Ему стало холодно и скучно. Но забавное приключение с отчетливым концом было начато, и невозможно было прервать его теперь, не поступись мужским самолюбием Хорохорин взял крепче ее руку и пошел твердо рядом

– Где вы живете? Тут – в Собачьем?

– Здесь! Почти дошли. Вот, третий дом с фонарем..

– Можно к вам зайти?

– Я думаю!

Она проворно обернулась к нему и облила его странным взглядом зеленых глаз – он обволакивал его, как паутина. Хорохорин вздохнул и, не глуша этого вздоха, сказал:

– Ну, пойдем!

Она готова была вырвать у него руку – таким скверным показался ей его тон. Но, проглотив легкую брезгливость, она сейчас же теплее прижалась к нему и сказала:

– Как странно! Только вчера вечером, когда вы читали доклад… я издали смотрела на вас и думала: «А что, если бы пройти с ним вот так под руку…» И вот иду..

– И что же? – усмехнулся он.

Вера не ответила. Но ее слова отеплили его сердце, хотя в то же время заставили подумать, что завтра заседание правления, что если не работать в лаборатории, то нужно готовить доклад, сидеть в тишине своей комнаты, думать, пить чай, курить и слушать, как затихает коридор, кухня, потом комнаты – одна за другой.

Он тряхнул головою. «Конечно, – думал он, – нельзя жить без женщин в двадцать лет, чтобы не нарушать здорового душевного равновесия». Он не сомневался, что оно не нарушалось у него никогда только благодаря тому, что он всегда и без труда находил себе женщин и пользовался своевременно ими, не допуская себя до каких-нибудь душевных недомоганий.

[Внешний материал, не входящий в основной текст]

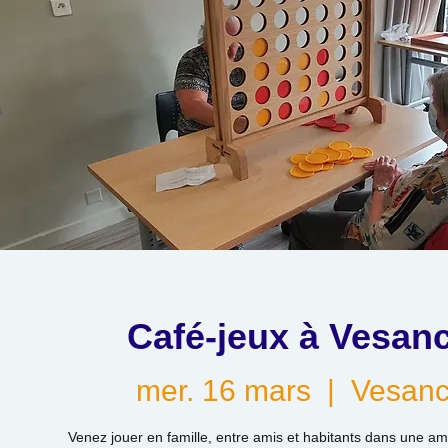
Café-jeux à Vesan
mer. 16 mars
  |  
Vesan
Venez jouer en famille, entre amis et habitants dans une amb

Он украдкою оглядел свою спутницу. Нельзя было, в самом деле, пренебречь полезным, разумным и нужным развлечением Он прижал к себе ее еще крепче и молча прошел с нею под сводчатыми воротами во двор, а потом стал шагать по лестнице, крутой и нечистой, на третий этаж.

– Вы одна живете?

– Одна. Я не представляю, как можно с кем-нибудь вместе жить… Я повесилась бы!

– А если бы с мужем?

– Все равно! – она засмеялась. – Зачем надо с мужем вместе жить? Это, во-первых, скучно, а во-вторых, будет мешать…

– Чему?

– Другим мужьям! Вы же, мужчины, не удовлетворяетесь одной женщиной на всю жизнь?

– Да, но все-таки..

Он замялся. Вера захохотала и, не переставая смеяться, дошла до двери своей квартиры. Она открыла ее своим ключом и провела за собою гостя через кухню в маленькую комнатку. Он шел покорно, раз решившись. Теперь он хотел только поскорее освободиться и успеть заняться дома докладом. В лабораторию, очевидно, попасть уже не придется – Шульман не будет ждать до девяти.